■ **About this exercise**
Please filter the listing for the string "системой" and copy each matching line.

....

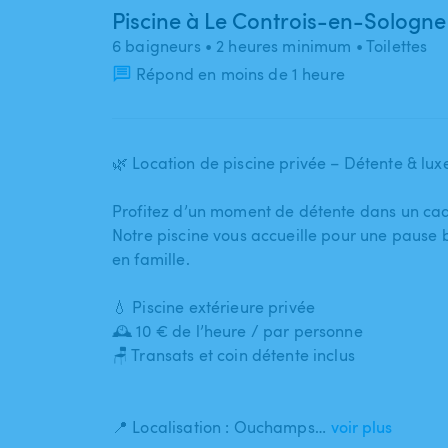
Piscine à Le Controis-en-Sologne
6 baigneurs
• 2 heures minimum
• Toilettes
Répond en moins de 1 heure
🌿 Location de piscine privée – Détente & luxe
Profitez d’un moment de détente dans un cadr
Notre piscine vous accueille pour une pause bien
en famille.
💧 Piscine extérieure privée
🕰️ 10 € de l’heure ​/​ par personne
🪑 Transats et coin détente inclus
📍 Localisation : Ouchamps…
voir plus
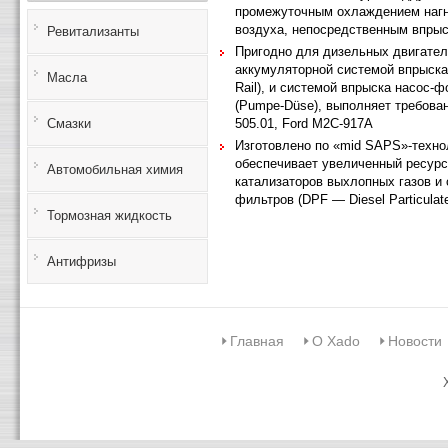
промежуточным охлаждением наг
воздуха, непосредственным впры
Ревитализанты
Пригодно для дизельных двигател
аккумуляторной системой впрыск
Масла
Rail), и системой впрыска насос-ф
(Pumpe-Düse), выполняет требова
Смазки
505.01, Ford M2C-917A
Изготовлено по «mid SAPS»-техно
обеспечивает увеличенный ресурс
Автомобильная химия
катализаторов выхлопных газов и
фильтров (DPF — Diesel Particulate 
Тормозная жидкость
Антифризы
Главная
О Xado
Новости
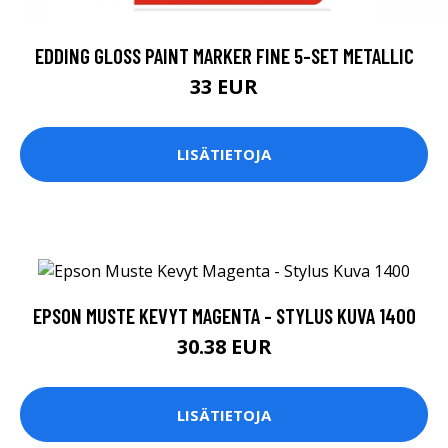
EDDING GLOSS PAINT MARKER FINE 5-SET METALLIC
33 EUR
LISÄTIETOJA
EPSON MUSTE KEVYT MAGENTA - STYLUS KUVA 1400
30.38 EUR
LISÄTIETOJA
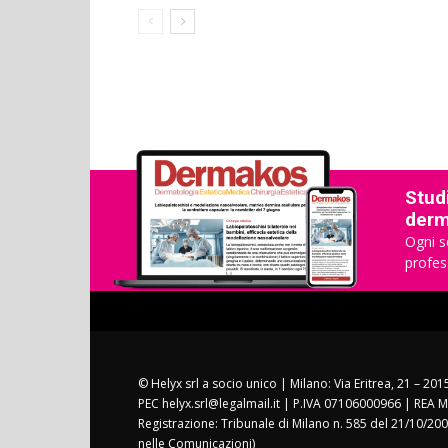
Studi
derma
Ogni s
profes
© Helyx srl a socio unico | Milano: Via Eritrea, 21 – 20
PEC helyx.srl@legalmail.it | P.IVA 07106000966 | REA M
Registrazione: Tribunale di Milano n. 585 del 21/10/200
nelle Comunicazioni)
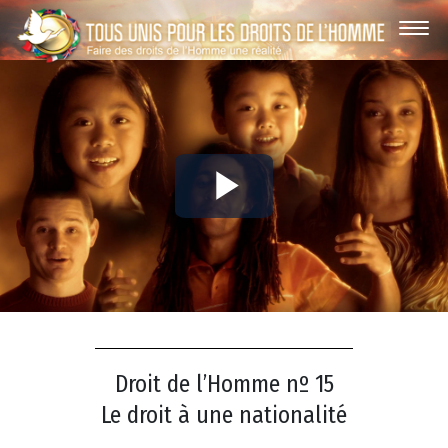
Play
Video
Droit de l’Homme nº 15
Le droit à une nationalité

....

■ **Answer section**
аккумуляторной системой впрыск
Rail), и системой впрыска насос-ф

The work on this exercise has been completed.